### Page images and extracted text
———
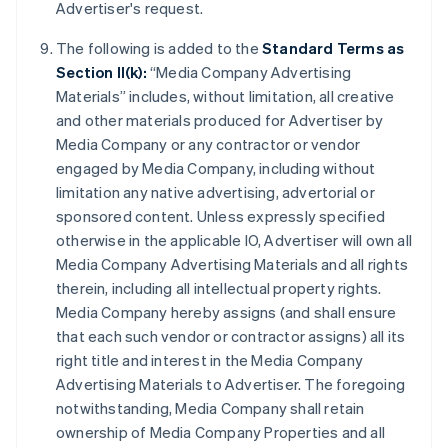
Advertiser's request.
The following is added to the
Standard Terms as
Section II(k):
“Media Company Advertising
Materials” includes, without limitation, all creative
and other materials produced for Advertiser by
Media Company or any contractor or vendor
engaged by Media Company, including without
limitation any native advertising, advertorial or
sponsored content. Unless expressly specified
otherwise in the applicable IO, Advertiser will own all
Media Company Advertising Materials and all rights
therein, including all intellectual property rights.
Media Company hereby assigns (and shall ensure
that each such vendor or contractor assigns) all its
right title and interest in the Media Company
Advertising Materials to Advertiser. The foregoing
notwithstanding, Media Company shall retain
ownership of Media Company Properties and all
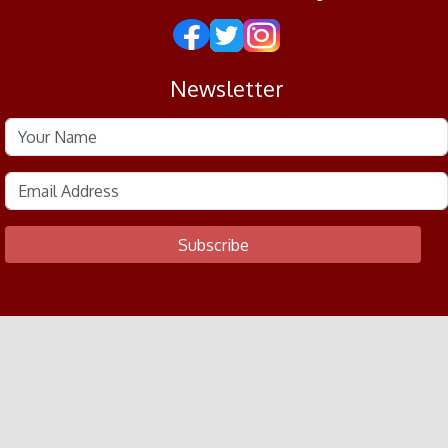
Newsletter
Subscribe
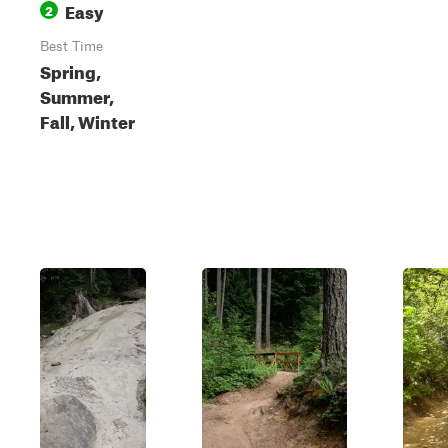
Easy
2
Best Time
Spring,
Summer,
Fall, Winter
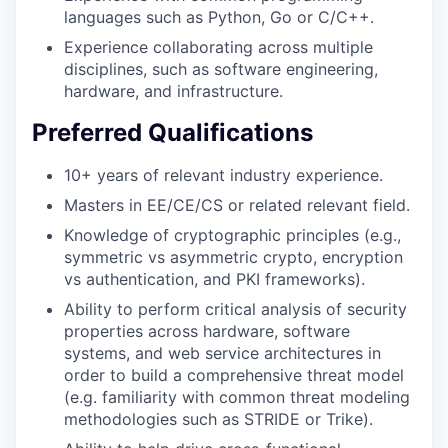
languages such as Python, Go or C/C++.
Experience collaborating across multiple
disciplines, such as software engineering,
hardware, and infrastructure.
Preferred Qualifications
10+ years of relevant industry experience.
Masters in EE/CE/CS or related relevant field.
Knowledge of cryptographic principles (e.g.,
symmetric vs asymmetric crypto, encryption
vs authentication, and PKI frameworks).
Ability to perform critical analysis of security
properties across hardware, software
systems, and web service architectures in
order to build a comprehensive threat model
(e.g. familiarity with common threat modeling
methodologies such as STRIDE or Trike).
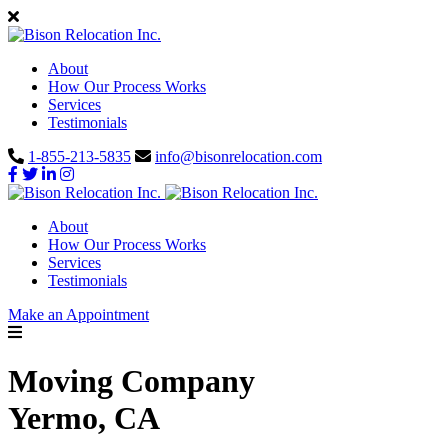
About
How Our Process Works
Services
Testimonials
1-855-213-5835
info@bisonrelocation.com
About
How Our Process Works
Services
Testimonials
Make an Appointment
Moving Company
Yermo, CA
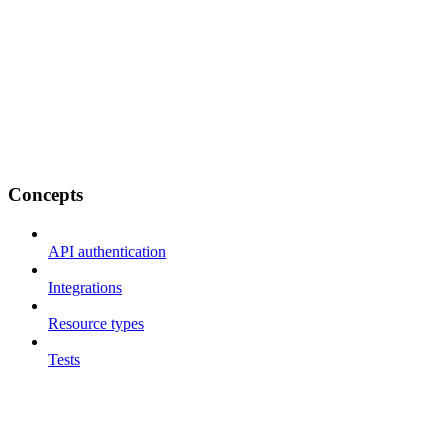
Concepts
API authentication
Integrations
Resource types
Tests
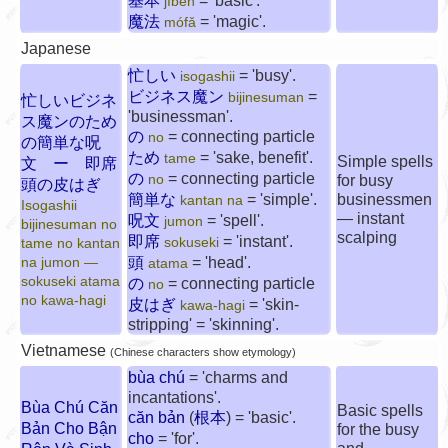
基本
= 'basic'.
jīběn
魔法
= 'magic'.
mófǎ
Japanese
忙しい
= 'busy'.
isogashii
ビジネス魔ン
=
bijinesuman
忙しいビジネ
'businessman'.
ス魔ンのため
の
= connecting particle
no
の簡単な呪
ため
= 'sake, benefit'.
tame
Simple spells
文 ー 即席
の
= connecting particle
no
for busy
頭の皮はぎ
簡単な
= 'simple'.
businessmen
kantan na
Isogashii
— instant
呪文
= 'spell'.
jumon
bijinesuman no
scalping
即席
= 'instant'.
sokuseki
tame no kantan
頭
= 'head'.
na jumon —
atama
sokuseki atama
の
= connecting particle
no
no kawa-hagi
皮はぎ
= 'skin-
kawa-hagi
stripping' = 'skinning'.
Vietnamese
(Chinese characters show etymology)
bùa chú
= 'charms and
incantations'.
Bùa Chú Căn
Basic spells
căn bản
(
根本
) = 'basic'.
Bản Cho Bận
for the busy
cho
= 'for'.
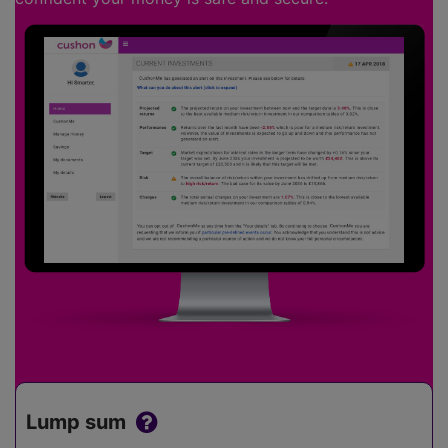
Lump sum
———
### Your goal
Filter the records for the word "vendor" and show every line that has it.

### Exercise result
Media Company or any contractor or vendor
that each such vendor or contractor assigns) all its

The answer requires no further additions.